In more detail
Anti-competitive practices
a. Horizontal agreements:
The Law takes a clear stance against anti-competitive agreements between competitors. These include agreements to fix prices, divide markets and limit production, as well as collective boycotts and bid rigging. It remains to be seen how the implementing regulations will interpret these provisions and how they will be implemented in practice. Decisions of associations of undertakings are also covered by the new law.
b. Vertical agreements:
Vertical arrangements, such as distribution agreements, are also covered by the Law. The Law adds that practices that restrict resale pricing or limit supply to manipulate market conditions are prohibited.
Prohibited vertical practices include the following:
- Imposing minimum resale prices.
- Reducing supply to increase prices.
- Restricting access to distribution channels or market outlets.
Abuse of dominance
The Law introduces a nuanced approach to market dominance. A company may be considered dominant if it can control prices or volume of goods in the relevant market. While a market share above 35% is a strong indicator, dominance can also be established even below this threshold if the company’s influence could cause harm or distort competition, or if other factors are deemed sufficient to justify this classification.
Examples of prohibited practices include the following:
- Unjustified refusal to sell or obstructing sales.
- Predatory pricing.
- Excessive pricing, or creating artificial shortages or surpluses to manipulate prices.
- Tying unrelated products together or imposing time-based purchase obligations.
- Discriminating between buyers on non-objective grounds.
Agreements whose benefits outweigh anti-competitive effects are exempt, subject to prior written approval from the Competition Department (which is part of the Ministry of National Economy).
De minimis rule
The Law provides for a de minimis safe harbor, whereby agreements with minor market impact (i.e., where the combined market share does not exceed 10%) that do not involve price fixing or market allocation are exempt from the prohibition on anti-competitive agreements.
Merger control
The Law introduces a mandatory and suspensory merger control regime. In this regard, a structured process is provided for transactions that qualify as economic concentrations. Businesses planning mergers, acquisitions or joint ventures must obtain prior written approval from the Competition Department before proceeding.
Key requirements:
- Submit an application within 60 days of signing the agreement.
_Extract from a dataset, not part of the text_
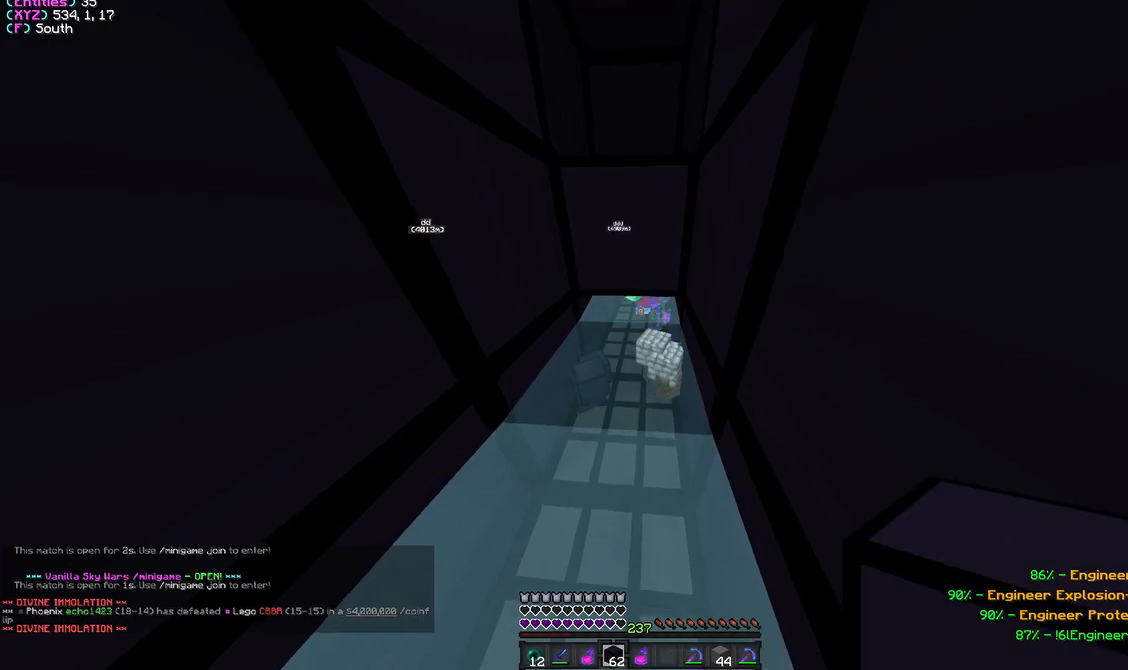
{"keys": ["w"], "mouse": ["left"], "events": [[133, "s", "down"], [217, "mouse_right", "down"], [300, "s", "up"], [400, "mouse_right", "up"], [417, "w", "down"], [483, "mouse_left", "down"]]}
- Ensure that the new entity has a minimum capital of USD 150,000.
- Provide supporting documents, including founding contracts, audited financial statements for the last three years, shareholder details and any additional information requested.
Decision-making process:
- The Competition Administration will issue a decision within 45 days, with the possibility of a 45-day extension if further information is needed.
- Approval may be granted, granted with conditions, or refused.
- No new entity resulting from an economic concentration can be licensed until approval is secured.
- Approval may be revoked if based on false information or if conditions are breached.
Conclusion
This Law represents a significant step toward strengthening market integrity and transparency in Palestinian Territories. The Competition Department is expected to go through a period of capacity building, but we expect it to also begin implementing the Law. Market players active in Palestinian Territories are highly advised to closely monitor the activities of the new Competition Department and assess how enforcement will unfold in practice.
Businesses should review their existing business models, distribution contracts and approaches in light of the Law to ensure full compliance.